Everything changed in Feb. 2018, when Oliver was in fourth grade. A friend had suggested Oliver might have food protein-induced enterocolitis syndrome (FPIES), and the family decided to visit a gastrointestinal (GI) specialist at Children’s Hospital of Philadelphia’s (CHOP) Buerger Center for Advanced Pediatric Care. After evaluating Oliver’s symptoms, the GI specialist ruled out FPIES. She did, however, recommend that the family visit CHOP’s Food Reactions Clinic. When they made an appointment in Sept., it was the family’s last hope. Oliver was seen by Dr. Maria Mascarenhas, MBBS, pediatric gastroenterologist, Nutrition Pediatrician, and Director of the Integrative Health Program; Dr. Terri Brown-Whitehorn, MD, Co-Director of the Food Allergy Frontier program; and Amy Dean, MPH, RDN, LDN.
According to Heidi, when it came to meals, Oliver’s issues had become a family affair. So Oliver’s whole family, including Heidi, his dad, Steve, and his older sister, Katie, made the inaugural trip to Philadelphia from their Reading home.
The Food Reactions Clinic
The Food Reactions Clinic at CHOP offers an integrative, multidisciplinary approach to caring for children with food reactions. Gastroenterologists, allergists and dieticians view each patient through a holistic lens and work together to take care of the patient as a whole. The Food Reactions team recognizes that food reactions can have a profound impact on all areas of a child’s life, and they understand that stress can make everything worse. They determine whether food is the actual problem and if so, which foods, and they ensure the patient is getting proper nutrition. There is still much to be discovered about food reactions, and the Food Reactions Clinic is actively recruiting patients to study suspected reactions that may help define some less known food reactions and new diagnostic tests.
Ultimately, the Food Reactions team diagnosed Oliver with unspecified food intolerance. Over time, they were able to arm Oliver’s parents with careful instructions on how to slowly reintroduce some troublesome food groups into his diet. In addition to learning about foods Oliver could eat, the family learned about good bacteria, set fluid intake goals and practiced relaxation techniques.
More than anything, Heidi says, the clinicians at CHOP listened to the family’s experience. And when they noticed that Oliver wasn’t happy during his initial visit, they switched gears and helped him realize that he was a regular kid who should never feel defined by his food issues.
Heidi and Steve believe this team approach was pivotal.
“We had three experts looking at Oliver and figuring out how to heal his body and his mind,” says Heidi.
“They really thought outside the box. They gave us hope and healing when others gave up on us.”

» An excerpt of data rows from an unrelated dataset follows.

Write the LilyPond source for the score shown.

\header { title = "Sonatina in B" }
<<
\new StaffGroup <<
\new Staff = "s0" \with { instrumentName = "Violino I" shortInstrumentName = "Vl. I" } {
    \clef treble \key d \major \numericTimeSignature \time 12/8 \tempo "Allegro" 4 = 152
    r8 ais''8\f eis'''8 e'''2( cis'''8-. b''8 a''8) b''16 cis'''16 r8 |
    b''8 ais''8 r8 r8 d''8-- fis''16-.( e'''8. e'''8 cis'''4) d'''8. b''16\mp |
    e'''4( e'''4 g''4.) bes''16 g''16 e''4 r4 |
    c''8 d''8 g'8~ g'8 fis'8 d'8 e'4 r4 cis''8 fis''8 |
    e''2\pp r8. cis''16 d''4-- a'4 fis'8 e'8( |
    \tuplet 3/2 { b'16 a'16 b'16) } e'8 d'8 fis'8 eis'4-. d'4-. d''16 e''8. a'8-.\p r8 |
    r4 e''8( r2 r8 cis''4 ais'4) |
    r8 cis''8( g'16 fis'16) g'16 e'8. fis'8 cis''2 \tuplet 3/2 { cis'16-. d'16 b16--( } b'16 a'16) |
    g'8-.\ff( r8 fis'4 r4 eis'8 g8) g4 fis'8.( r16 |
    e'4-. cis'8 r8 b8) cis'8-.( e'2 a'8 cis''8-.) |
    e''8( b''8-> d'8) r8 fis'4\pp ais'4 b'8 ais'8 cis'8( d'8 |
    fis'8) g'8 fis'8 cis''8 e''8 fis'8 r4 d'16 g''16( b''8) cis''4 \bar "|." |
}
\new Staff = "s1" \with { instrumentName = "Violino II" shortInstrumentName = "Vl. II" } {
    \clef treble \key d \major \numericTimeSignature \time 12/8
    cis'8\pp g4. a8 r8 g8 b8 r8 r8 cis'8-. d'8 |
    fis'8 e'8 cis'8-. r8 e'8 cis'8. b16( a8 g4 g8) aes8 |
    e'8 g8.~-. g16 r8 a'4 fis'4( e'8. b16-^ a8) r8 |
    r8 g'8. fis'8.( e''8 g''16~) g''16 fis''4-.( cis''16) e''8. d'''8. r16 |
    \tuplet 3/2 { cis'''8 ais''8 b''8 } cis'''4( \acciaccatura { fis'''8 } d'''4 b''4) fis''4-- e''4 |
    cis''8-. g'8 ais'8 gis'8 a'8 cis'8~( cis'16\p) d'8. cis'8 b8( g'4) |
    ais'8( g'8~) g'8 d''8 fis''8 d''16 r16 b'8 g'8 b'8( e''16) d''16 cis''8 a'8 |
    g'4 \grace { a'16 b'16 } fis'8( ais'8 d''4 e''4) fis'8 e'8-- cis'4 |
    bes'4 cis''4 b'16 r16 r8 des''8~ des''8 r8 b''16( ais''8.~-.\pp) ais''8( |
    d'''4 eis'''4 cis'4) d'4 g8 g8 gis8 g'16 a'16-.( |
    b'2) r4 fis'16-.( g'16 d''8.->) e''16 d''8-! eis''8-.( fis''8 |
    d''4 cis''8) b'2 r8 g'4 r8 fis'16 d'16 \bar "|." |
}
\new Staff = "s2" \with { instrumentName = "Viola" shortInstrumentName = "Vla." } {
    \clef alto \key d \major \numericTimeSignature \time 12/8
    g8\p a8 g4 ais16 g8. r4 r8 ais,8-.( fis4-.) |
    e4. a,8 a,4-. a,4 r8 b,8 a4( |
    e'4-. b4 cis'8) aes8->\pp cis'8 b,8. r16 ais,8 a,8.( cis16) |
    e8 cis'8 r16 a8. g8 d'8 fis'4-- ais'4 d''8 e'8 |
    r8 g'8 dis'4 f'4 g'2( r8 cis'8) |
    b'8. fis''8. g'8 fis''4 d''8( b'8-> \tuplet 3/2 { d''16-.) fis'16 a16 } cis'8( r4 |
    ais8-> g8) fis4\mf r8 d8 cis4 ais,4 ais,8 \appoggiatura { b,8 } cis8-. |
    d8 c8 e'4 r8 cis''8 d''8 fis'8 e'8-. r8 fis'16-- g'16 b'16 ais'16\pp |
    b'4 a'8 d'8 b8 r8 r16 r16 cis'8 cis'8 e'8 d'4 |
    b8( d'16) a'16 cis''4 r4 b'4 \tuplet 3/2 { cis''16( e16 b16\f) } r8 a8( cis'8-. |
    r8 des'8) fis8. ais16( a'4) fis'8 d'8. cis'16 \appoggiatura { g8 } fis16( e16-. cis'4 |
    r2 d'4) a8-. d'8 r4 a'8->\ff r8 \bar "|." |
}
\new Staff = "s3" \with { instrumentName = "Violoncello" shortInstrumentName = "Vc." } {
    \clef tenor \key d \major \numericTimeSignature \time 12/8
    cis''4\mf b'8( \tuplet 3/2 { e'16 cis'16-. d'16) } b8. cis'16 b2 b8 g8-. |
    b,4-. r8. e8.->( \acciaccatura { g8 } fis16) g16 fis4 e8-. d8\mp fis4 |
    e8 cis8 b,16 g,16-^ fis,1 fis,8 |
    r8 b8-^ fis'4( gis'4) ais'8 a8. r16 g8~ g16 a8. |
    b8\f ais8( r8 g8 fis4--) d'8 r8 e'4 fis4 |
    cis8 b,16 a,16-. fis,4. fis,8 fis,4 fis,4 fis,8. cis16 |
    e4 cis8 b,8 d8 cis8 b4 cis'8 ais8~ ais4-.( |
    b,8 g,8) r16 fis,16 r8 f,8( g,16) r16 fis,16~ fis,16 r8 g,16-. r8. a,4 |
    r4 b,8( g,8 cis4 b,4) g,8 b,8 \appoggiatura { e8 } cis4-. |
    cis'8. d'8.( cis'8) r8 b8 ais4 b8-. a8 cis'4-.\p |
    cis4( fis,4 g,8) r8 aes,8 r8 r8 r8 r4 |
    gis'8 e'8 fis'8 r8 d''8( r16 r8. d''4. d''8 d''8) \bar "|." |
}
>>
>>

Oliver visited the clinic five times over the course of a year. Within three months of the family’s initial visit, Oliver was again enjoying corn, oats and rice. By March, Heidi was able to introduce other foods on his avoid list.
“It is so freeing to follow a recipe, not have to stare at every label, and be able to offer food to everyone in the family,” says Heidi. “Our family is indebted to the clinic. It has lifted the food stress and worry from our entire family.”
Oliver no longer has food restrictions, as long as he doesn’t overdo it. “I feel good,” says Oliver, who for the first time this year, was able to enjoy his bag of Halloween treats. And for his birthday in Nov., the only list on his mind is the one he’s made for presents.